Emerging from our 2008 experiment, Kettering recognized that there is a lot to learn about how to use this metaphor before we can adequately test whether it offers a better way to communicate the “why” and “what” of public deliberation. Perhaps our most important insight from 2008 is that “where the public is” on an issue cannot be determined analytically or scientifically. It is, rather, a matter of judgment. Public thinking is far too nuanced, much too complex. Indeed, what might be most attractive and valuable to the media and policy community is demonstrating nuance and complexity in a compelling way. Here was the “case” that was missing in 2008, and here was what would enable us to make fuller use of the court analogy.
So, in March 2009 the foundation hosted an event at the National Archives in Washington, D.C. Designed to emulate a civil trial, “attorneys” analyzed all of the information from the forums and developed their cases—Mike D’Innocenzo from Hofstra University, made the best case allowed by the data that the public is at an “advanced” stage in its thinking, and the opponent, Maxine Thomas, a former prosecutor and Kettering vice president, argued the evidence against. These cases were heard by a panel of five “judges,” chaired by Rich Harwood, founder and president of The Harwood Institute for Public Innovation. These two cases then gave the “court” something that they themselves had to deliberate and decide. After weighing the evidence, the court found that the public continues to engage in some level of wishful thinking and to struggle with some difficult trade-offs. Probably only a small portion of the public, the panel decided, has today reached a firm “judgment” on health-care reform.
After announcing their decision, the judges offered their own views on implications for health-care reform, suggesting that elected officials would be wise to encourage and stimulate further public thinking on this issue prior to acting on far-reaching reform legislation.
So to speak, “the jury is still out” on this experiment. While we sent the court’s decision and a more complete story to numerous media outlets, only three have picked it up.

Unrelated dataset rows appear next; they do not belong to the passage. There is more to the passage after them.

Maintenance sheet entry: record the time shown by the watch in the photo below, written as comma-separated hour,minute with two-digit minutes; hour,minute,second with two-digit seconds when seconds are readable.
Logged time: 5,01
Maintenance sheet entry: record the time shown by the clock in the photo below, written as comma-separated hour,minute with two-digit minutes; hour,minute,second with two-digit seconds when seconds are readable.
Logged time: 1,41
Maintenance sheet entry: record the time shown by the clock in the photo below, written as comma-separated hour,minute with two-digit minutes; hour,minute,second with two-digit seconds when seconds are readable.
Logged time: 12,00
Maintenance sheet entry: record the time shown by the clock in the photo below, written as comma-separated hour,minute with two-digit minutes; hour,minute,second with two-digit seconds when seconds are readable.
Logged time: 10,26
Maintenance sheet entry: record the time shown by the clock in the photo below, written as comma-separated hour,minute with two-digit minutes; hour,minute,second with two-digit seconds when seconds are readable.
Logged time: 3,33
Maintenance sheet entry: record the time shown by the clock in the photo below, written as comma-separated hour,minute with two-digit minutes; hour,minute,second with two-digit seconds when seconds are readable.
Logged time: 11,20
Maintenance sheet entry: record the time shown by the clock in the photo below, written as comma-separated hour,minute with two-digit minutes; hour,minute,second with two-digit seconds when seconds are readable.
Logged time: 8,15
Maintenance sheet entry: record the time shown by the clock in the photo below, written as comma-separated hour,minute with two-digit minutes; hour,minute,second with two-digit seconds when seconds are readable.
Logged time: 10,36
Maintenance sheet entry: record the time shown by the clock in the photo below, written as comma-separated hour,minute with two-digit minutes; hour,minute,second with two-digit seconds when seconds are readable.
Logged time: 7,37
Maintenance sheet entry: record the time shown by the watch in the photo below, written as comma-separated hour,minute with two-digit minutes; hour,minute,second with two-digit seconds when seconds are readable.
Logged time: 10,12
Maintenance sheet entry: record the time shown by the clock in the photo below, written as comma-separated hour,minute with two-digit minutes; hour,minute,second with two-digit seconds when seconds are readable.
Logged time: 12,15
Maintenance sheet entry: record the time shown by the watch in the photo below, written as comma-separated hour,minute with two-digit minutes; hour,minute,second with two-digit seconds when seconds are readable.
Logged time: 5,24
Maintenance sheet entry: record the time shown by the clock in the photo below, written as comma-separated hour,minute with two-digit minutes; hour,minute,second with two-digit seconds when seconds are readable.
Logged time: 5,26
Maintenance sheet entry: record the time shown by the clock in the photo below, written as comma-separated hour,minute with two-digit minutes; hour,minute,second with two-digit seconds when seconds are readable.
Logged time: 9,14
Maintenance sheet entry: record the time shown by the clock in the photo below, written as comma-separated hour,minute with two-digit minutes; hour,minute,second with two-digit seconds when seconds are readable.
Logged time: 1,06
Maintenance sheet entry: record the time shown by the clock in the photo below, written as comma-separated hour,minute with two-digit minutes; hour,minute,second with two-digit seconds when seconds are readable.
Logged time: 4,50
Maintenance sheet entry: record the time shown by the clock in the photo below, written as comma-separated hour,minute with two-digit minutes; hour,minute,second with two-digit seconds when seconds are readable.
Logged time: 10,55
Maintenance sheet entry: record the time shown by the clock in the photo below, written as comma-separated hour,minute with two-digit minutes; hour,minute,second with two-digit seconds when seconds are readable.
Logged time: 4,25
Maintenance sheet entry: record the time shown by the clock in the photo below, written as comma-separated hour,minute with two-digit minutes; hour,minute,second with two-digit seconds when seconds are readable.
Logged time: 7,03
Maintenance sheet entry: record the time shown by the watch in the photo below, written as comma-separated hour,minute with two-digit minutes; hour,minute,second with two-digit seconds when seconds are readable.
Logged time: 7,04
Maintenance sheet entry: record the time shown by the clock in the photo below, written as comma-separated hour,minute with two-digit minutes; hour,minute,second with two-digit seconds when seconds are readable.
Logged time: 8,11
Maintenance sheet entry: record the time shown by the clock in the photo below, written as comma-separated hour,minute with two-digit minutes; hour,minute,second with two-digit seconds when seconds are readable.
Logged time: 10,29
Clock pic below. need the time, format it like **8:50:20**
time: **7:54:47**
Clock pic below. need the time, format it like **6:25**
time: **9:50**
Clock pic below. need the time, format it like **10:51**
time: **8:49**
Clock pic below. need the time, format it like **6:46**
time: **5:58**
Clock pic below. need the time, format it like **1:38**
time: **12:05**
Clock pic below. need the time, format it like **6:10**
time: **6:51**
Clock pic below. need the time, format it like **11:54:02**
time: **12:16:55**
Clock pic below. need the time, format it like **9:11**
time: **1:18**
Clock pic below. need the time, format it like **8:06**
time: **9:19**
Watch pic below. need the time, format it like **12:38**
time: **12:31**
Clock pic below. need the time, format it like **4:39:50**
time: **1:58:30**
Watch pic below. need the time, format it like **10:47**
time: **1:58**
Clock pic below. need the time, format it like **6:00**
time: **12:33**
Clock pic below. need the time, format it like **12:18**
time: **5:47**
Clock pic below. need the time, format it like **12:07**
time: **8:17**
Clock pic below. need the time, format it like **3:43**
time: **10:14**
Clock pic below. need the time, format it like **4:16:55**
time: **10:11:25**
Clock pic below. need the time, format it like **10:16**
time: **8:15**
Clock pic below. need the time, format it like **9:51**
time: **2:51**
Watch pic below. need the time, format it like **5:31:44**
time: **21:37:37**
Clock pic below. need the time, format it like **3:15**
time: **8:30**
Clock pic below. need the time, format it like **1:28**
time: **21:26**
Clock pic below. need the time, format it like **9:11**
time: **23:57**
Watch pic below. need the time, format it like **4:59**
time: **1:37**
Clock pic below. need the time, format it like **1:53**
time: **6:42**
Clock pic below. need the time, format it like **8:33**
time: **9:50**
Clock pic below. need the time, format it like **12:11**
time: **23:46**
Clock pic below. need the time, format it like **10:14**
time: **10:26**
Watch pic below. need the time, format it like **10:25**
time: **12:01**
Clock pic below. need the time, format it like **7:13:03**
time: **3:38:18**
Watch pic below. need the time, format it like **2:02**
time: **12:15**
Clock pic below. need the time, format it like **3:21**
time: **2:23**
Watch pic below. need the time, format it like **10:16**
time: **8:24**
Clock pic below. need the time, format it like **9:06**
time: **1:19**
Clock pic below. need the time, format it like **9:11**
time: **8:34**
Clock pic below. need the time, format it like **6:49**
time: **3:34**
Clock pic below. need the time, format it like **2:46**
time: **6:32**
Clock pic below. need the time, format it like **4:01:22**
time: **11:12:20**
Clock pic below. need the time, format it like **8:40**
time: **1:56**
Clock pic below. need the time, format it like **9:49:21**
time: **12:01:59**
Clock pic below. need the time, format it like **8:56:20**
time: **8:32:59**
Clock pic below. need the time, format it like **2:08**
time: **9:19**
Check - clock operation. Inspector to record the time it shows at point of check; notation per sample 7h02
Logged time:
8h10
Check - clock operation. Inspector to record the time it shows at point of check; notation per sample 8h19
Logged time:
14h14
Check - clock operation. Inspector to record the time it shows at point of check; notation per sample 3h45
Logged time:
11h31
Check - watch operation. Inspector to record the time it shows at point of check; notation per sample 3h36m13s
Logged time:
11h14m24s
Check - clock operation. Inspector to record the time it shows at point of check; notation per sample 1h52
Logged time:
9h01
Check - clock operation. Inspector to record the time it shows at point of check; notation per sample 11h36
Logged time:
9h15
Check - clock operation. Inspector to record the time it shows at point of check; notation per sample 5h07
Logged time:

The event itself was attended by about a dozen representatives from eight D.C. policy organizations, in addition to numerous NIF and other participants. No elected officials took part. However, the outcomes of this process will be part of briefings for elected officials this spring, and the experiment continues. These proceedings will also be part of a documentary that seeks to capture both the essence of public deliberation and this court process and will be distributed to public television stations.